Servers are built, going through stress tests at the moment. They will be racked on Wednesday, but that's too late to mess with the prod cluster before the weekend.
We'll switch start by switching the database to one of the new hosts; just finished setting up and tuning PostgreSQL today and got 3k TPS in pgbench out of it with basically zero CPU load, and the WoL code doesn't seem to be able to stress it at all either. It sure helps it's on SSD's instead of just 2.5" spinning disks, iostat showed a peak of 25k write ops in a second. We can set Exporter.LIVERANK back to true again after the migration.
After that, the backend is probably the next to be moved. Well, actually, not moved, but split. We'll use a custom sticky round robin method to split the load between 2 machines, basically doubling the processing capacity. Silly logs are large, but with 80G memory available in total, it should be okay for now.
The final step is migrating the data pool. We'll do that when we have spare time, otherwise, it can wait for another week.
So between Friday and Sunday, between 12:00 and 15:00 CEST every day, there's a chance on an interruption of the service. We don't expect to go down for that long, that's kinda the worse case estimate. The actual plan is:
Before Day 1
- Setup all the separate services, make sure everything runs. Add everything to the central monitoring services.
- Setup cross site monitoring between the Germany and the Amsterdam location; is long overdue.
- Setup host monitoring & notifications.
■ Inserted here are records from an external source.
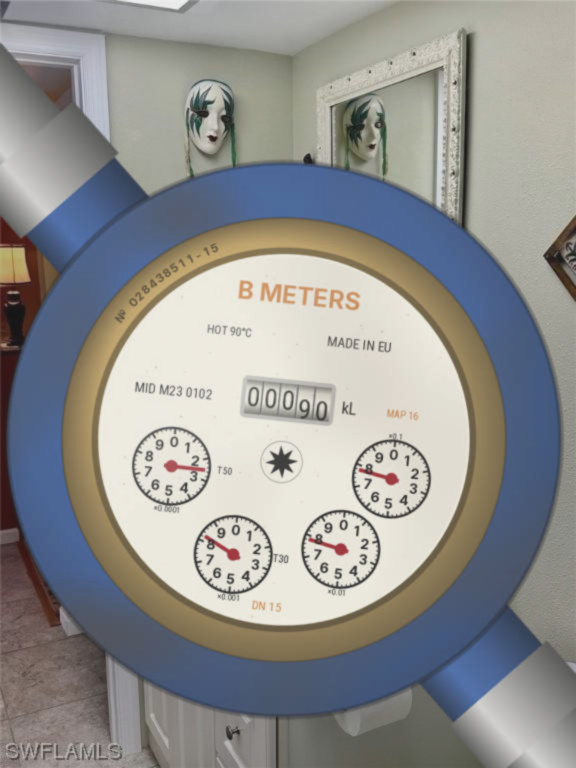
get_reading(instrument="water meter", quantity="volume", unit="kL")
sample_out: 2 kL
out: 89.7782 kL
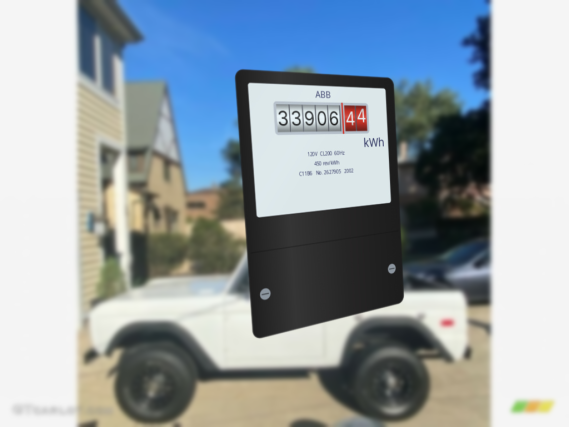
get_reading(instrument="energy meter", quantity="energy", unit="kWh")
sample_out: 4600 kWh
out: 33906.44 kWh
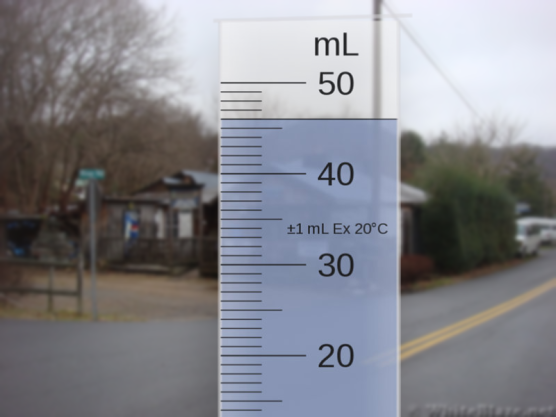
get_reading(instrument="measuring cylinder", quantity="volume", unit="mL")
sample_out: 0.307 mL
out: 46 mL
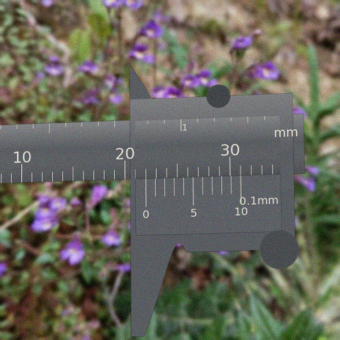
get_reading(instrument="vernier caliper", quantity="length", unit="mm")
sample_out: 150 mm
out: 22.0 mm
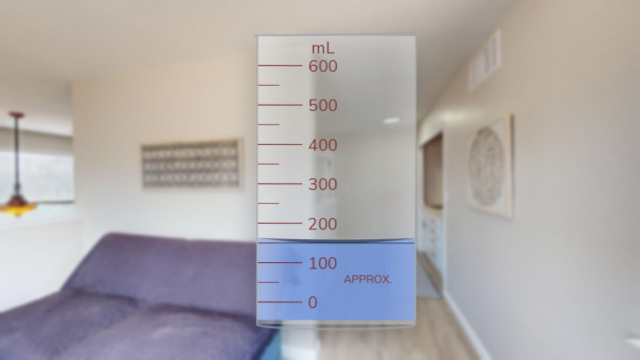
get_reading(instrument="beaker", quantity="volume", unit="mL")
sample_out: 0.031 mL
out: 150 mL
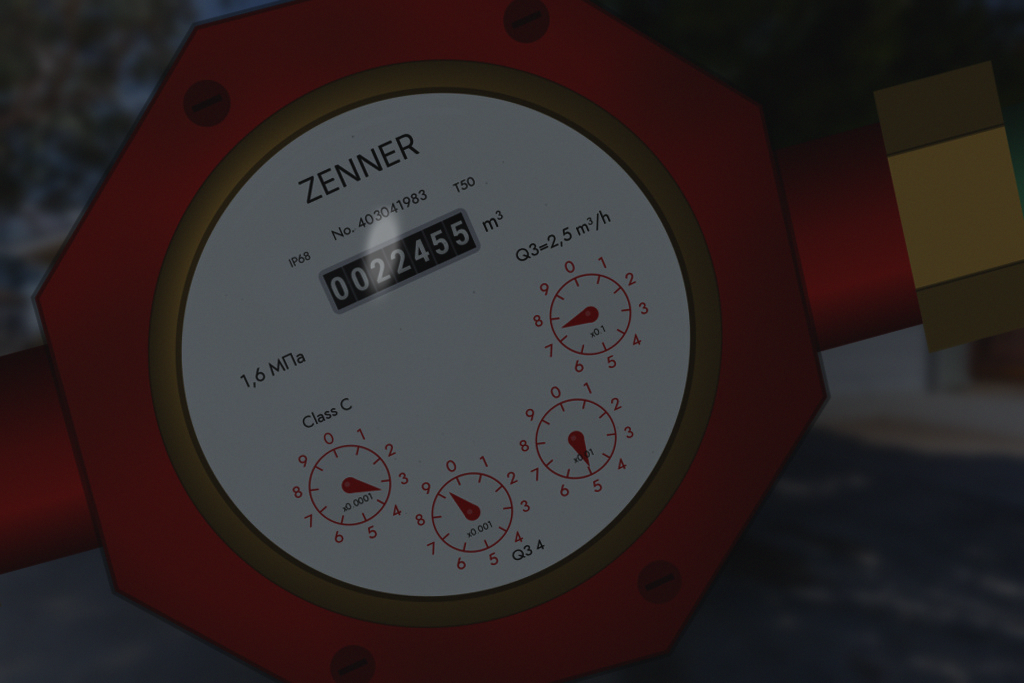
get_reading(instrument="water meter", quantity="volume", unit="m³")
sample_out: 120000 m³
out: 22455.7493 m³
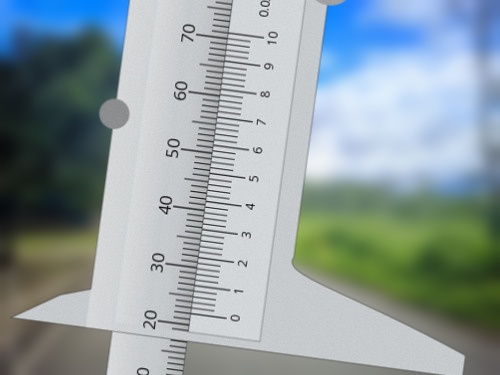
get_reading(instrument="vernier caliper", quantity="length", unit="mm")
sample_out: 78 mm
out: 22.0 mm
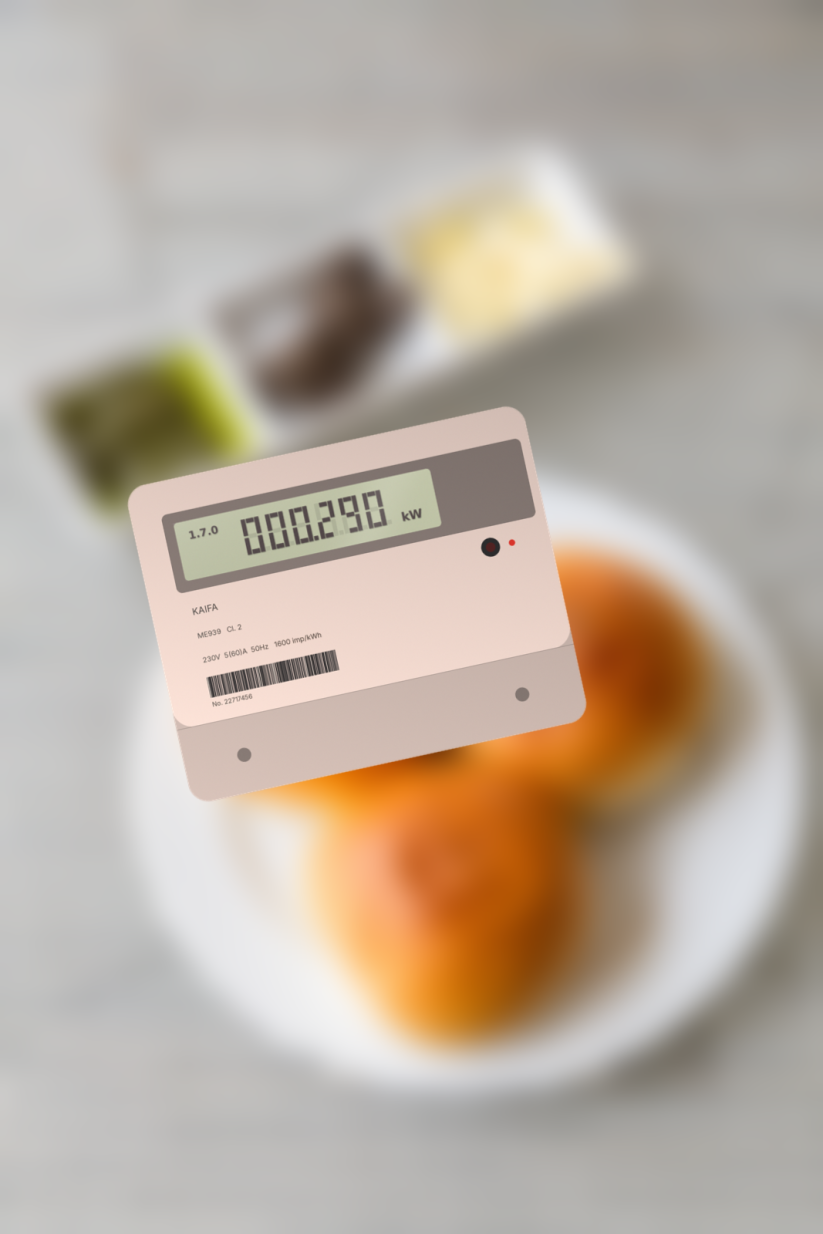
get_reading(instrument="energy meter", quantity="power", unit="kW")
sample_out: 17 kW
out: 0.290 kW
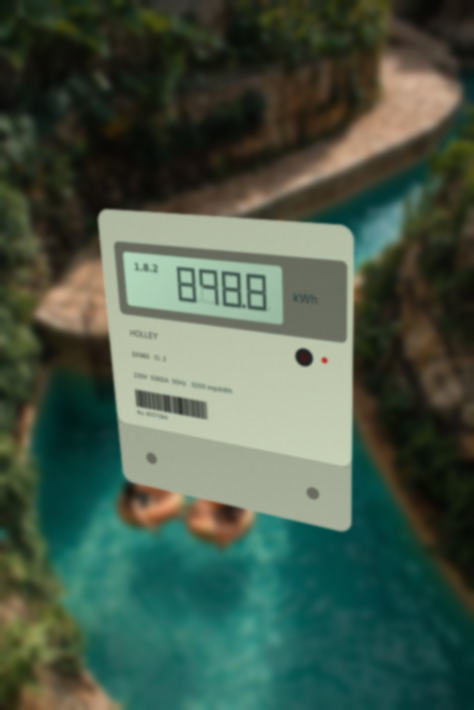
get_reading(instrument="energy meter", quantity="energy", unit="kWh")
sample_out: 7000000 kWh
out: 898.8 kWh
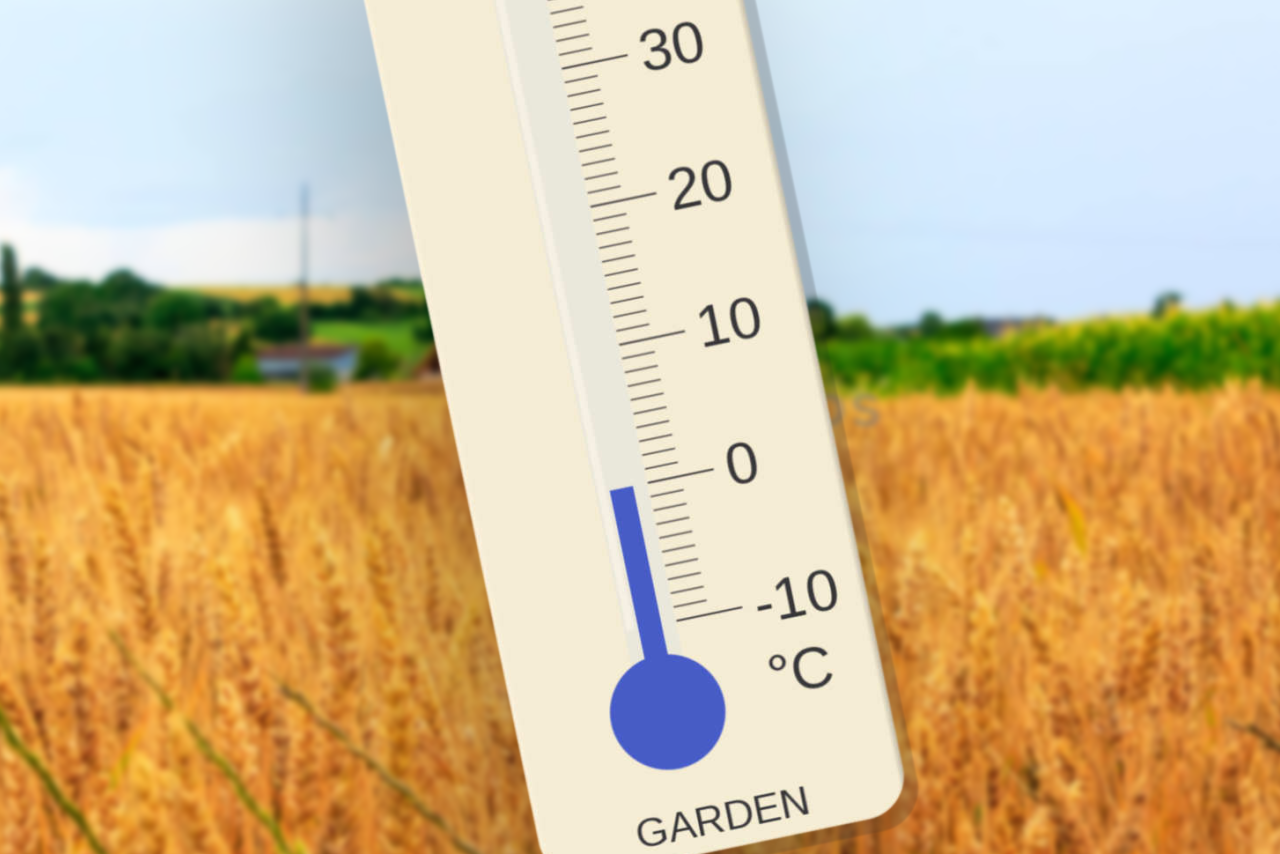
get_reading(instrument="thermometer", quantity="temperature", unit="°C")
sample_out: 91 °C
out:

Schedule the downtimes so we don't get Nagios spam.
- Disable site. Revoke access to the database and dump it (~30m)
- Import @ new db server (~30m)
- Restart the site, run test suite, enable at load balancer (~30m)
- Migrate all other postgresql dbs too, like forums, jira, etc etc.
- Jup. Depending on how fast we can dump / reload the huge database, it can take up to 1.5h to get everything up again.
- Setup backends.
- Set load balancer to serve from anything but frontend02.
- On frontend02, enable backend sticky routing module, set to backend01 only.
- Point frontend02 to new backend, run test suite.
- Point frontend02 to both backends, retest, assert sticky routing is sticky
- Set load balancer to serve from frontend02 only.
- Live test. Watch mailbox
- No warnings? Good. Do the setup on all other frontends.
- Reset load balancer back to serving from every host.
- There shouldn't be any downtime at all, unless we seriously mess up on one of the steps.
- Migrate the NFS host to twin2's new disks. Disk controller has better linux support. NCQ Q=31. Old one was using the Adaptec option ROM, linux didn't dare to queue things there.
- Pre rsync most of the data (hours)
- Stop WoL web service (downtime starts here)
- Final sync for changed files and verification (15-30m to verify 300k reports)
- Reconfigure all NFS mounts (10m)
- Revoke access to backend01 data pool so noone accidentally uses it (10m)
- Restart WoL web service
- Use original disks as backup. Change NFS export to read only.
- raid1 @ twin2, raid1 @ backend01 as warm-standby, periodically synced, and an offline copy on an off-site location. You can't be careful enough with data. Disks tend to die on the worst possible moments.
Future: reinstall the older servers with a newer OS, Ubuntu server 8.04 LTS is stuck on Python 2.5 and has a boatload of outdated packages. Shouldn't cause any downtime, we'll just move the main IP to another node and serve everything via the online servers.
And add all the previously unpossible due to load features. +50% more processing power and x100 TPS to disks makes a lot more possible. Just need to keep the DB size under 40G (is 5G now), SSD's are still tiny compared to SAS disks.